Quelques marques ont déjà approché la ville pour connaître les conditions d’inscription mais la mairie leur laisse jusqu’à fin 2023. Une fois les marques sélectionnées, elles se mettront en contact avec un des deux architectes, selon la formule choisie, et pourront demander une conception sur mesure de leur futur bâtiment, tout en respectant la charte initiale. Dans cette allée sont prévues 19 Folies, chacune de 30 mètres carrés, pour un total de 800 000 euros en moyenne sur un contrat de 15 ans. « Ces AOP (autorisation d’occupation du domaine public) sont accessibles pour les entreprises, elles seront amorties très vite et restent moins chères qu’un commerce traditionnel », précise la maire. Les Folies commandées seront construites en 2024. À la fin cette année, l’avenue sera terminée et mise en service en 2025.
Maire de la ville depuis 2008, Jean-Christophe Fromantin était dans une autre vie chef d’entreprise. Il se souvient d’ailleurs d’une interview donnée à Stratégies dans les années 90 sur sa boîte, depuis vendue, qui pratiquait la vulgarisation économique. Trente ans plus tard, il a troqué l’économie pour la politique sans pour autant avoir perdu son âme d’entrepreneur. « J’espère que les commerces classiques s’en inspireront. Je pense que cela va donner des idées aux autres. J’ai d’ailleurs des rendez-vous avec des confrères et consœurs à Paris et en Province pour parler de cette réincarnation du commerce, cela va devenir un terrain de jeu et d’expérimentation pour beaucoup de collectivités », augure-t-il.

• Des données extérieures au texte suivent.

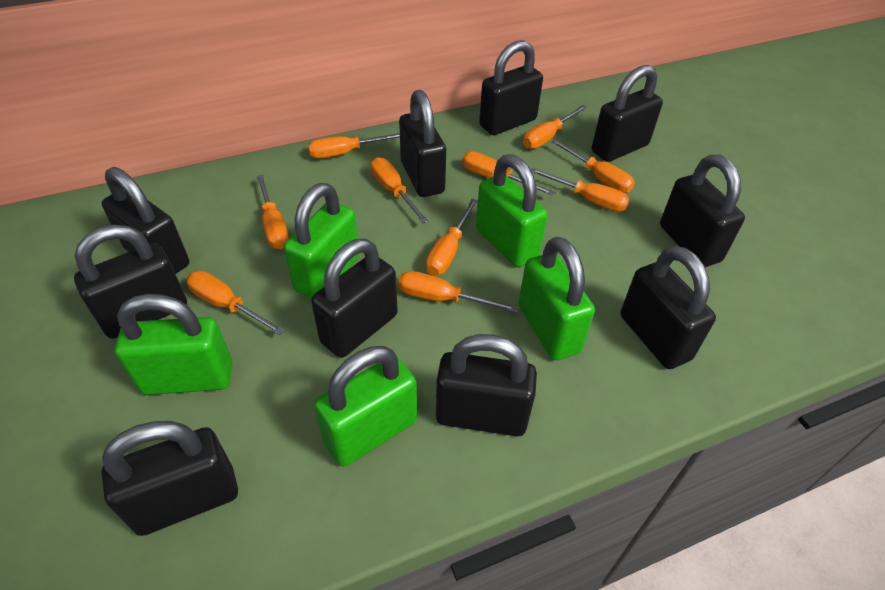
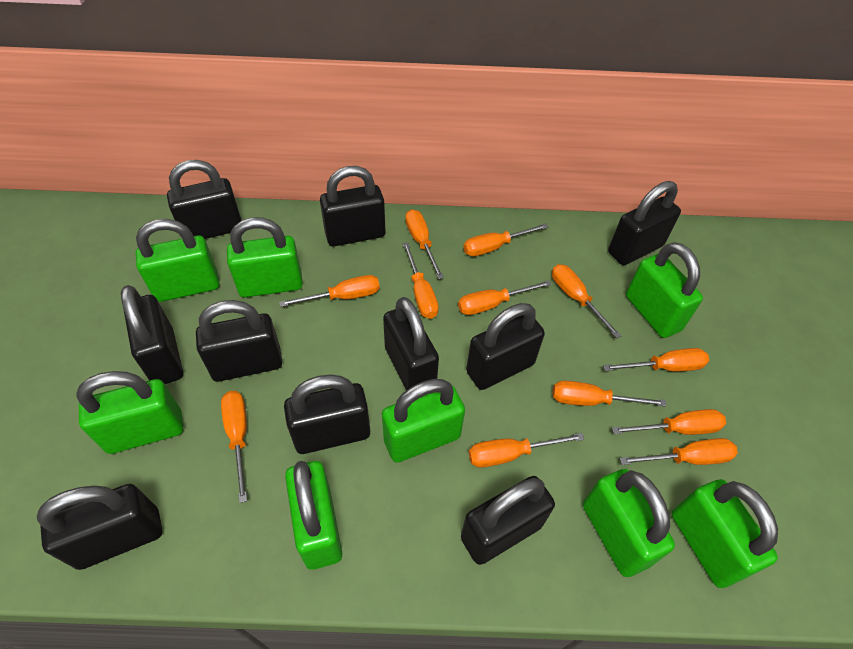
green padlock: 5 -> 8
orange screwdriver: 10 -> 12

Si l’opération séduit déjà les maires voisins, qu’en sera-t-il des clients ? Rien que sur l’avenue Charles-de-Gaulle se trouvent 40 000 salariés, en plus des 65 000 habitants de Neuilly et des touristes qui se rendent notamment à la Fondation Louis-Vuitton. Cela en fait une zone de chalandise conséquente, à tel point que la mairie n’a même pas prévu de plan de communication en amont et pendant le lancement. Elle misera simplement sur le trafic autour et sur l’influence de la ville. Une énième folie ?
Chiffres clés
19
Nombre de Folies déployées le long de l'avenue Charles-de-Gaulle.
800 000 euros
Coût de construction estimé pour les acteurs.